Others pointed to what they perceive as Clinton’s anti-China position. “If she came to power, US-China relations would be jeopardized,” read one post. “[Chinese] are really going to fight if she’s elected.” Though most netizens did not specify what about Clinton’s politics threatened China, her past involvement in human rights activism likely does not help.
Clinton has been vocal about China’s decision-making when it comes to domestic and international human rights abuses. In 2008, then-Sen. Clinton made her stance on the detention of Tibetan dissidents in China clear to the government and people, calling for Chinese authorities on the ground to exercise restraint. She also urged President Bush to boycott Beijing’s 2008 Summer Olympics opening ceremony in protest. “The violent clashes in Tibet and the failure of the Chinese government to use its full leverage with Sudan to stop the genocide in Darfur are opportunities for presidential leadership,” she said at the time, according to the Los Angeles Times. “These events underscore why I believe the Bush administration has been wrong to downplay human rights in its policy toward China.”
Earlier this April, Clinton tweeted about the treatment of five Chinese feminist activists who were detained by Chinese authorities during a women’s rights protest (and later released on April 14). “The detention of women’s activists in #China must end. This is inexcusable,” she wrote, linking to a story about the women.
But Clinton’s hard line against China is hardly unique. During the 2012 election, China was also watching when President Obama and Republican candidate Mitt Romney went head-to-head in a debate dedicated to foreign policy. Obama had used strong rhetoric when it came to dealing with China, which struck many Chinese as surprising. “Obama is taking the same position as Romney to bring down the Chinese,” Chinese bloggers said at the time. Romney did not hold back either, saying he would “crack down on China when they cheat,” even promising to “label China a currency manipulator” on the first day of presidency.
However, more concerning than Clinton’s human rights position challenging China is actually a problem brewing offshore. Foreign Policy reported that China’s hatred for Clinton is the result of her policies during her tenure as secretary of state in 2009 to 2013. The report says that netizens credit Clinton with being a big supporter of the U.S. military “Asia pivot” in the region that has contributed to the tension in the South China Sea over competing territorial claims between China and America’s Southeast Asian allies.
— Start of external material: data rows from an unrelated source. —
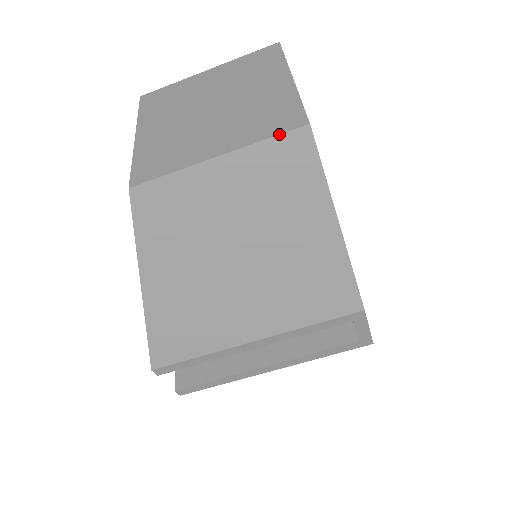
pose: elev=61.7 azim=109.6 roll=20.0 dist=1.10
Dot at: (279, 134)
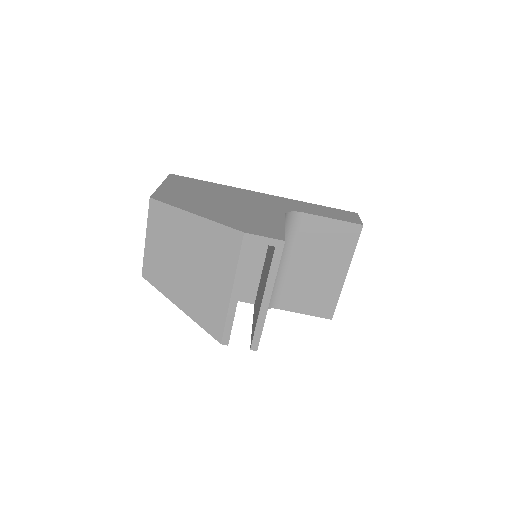
Dot at: (148, 211)
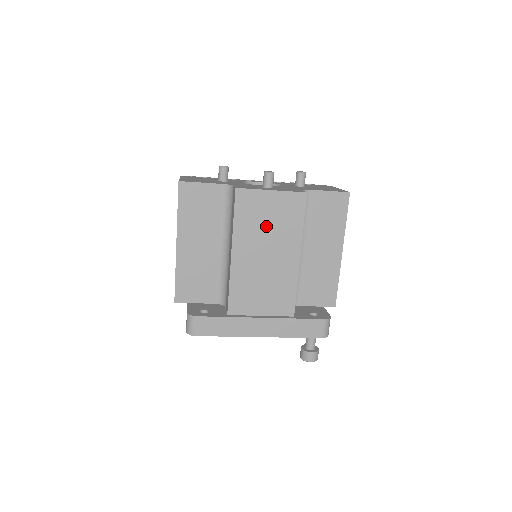
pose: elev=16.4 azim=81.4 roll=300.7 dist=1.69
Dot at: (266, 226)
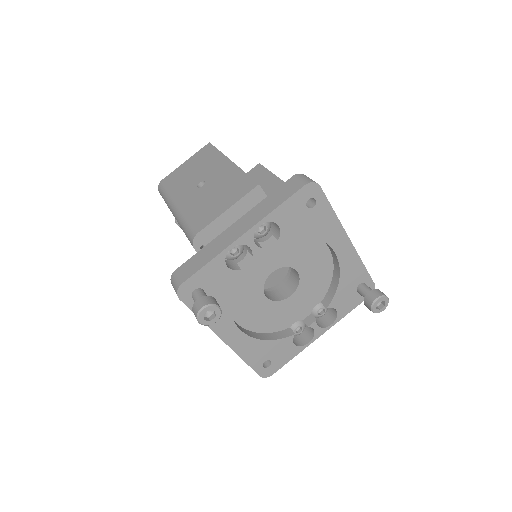
Dot at: occluded
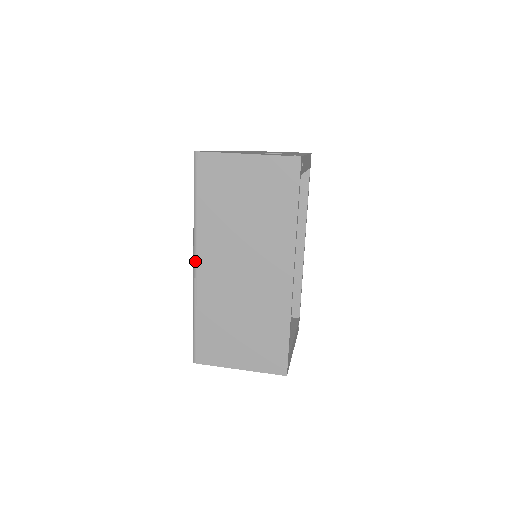
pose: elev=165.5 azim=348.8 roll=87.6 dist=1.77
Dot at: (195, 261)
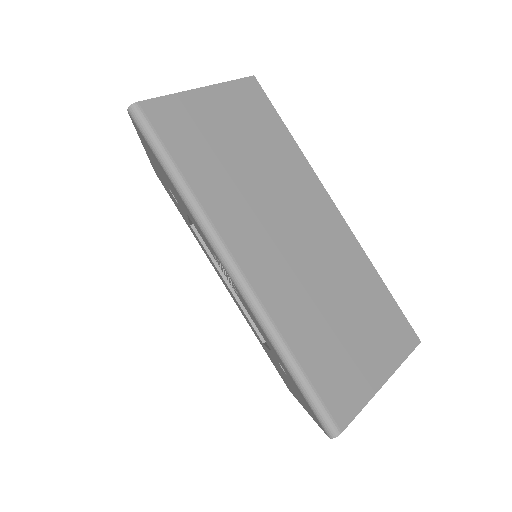
Dot at: (233, 262)
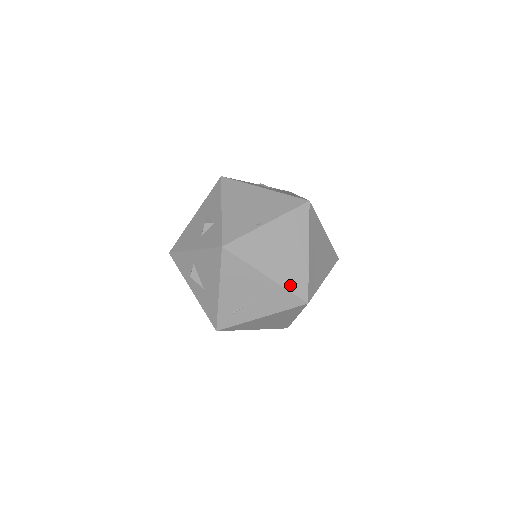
In 2013, China’s state-run Global Times said Clinton was “the most hated U.S. political figure” among Chinese netizens, following her departure from the State Department.
Meanwhile, Clinton’s potential opponents have begun making their own impressions on the Chinese.
Since George W. Bush was well-liked by China’s public, putting younger brother Jeb Bush, former governor of Florida and suspected candidate, in China’s good graces. “Bush made some mistakes in foreign policy, especially with Iraq, but for the Chinese, he had been a true friend,” Mao Baoshu, a retired nuclear specialist told the Los Angeles Times in 2009. Today the Chinese still call the Bush politicians friends. “China is an old friend of the Bush family, the people of China should support the Bush family,” a netizen commented on a posting about Clinton. Additionally, according to Foreign Policy, presidential hopeful Rand Paul has also piqued the interest of some Chinese intellectuals, who compared his economic policies to those of revered Chinese leader Deng Xiaoping.
While the opinions of 500 million Chinese netizens can be hard to ignore, at the end of the day, the voices of Chinese netizens still don’t translate to votes and won’t really matter for Clinton’s campaign.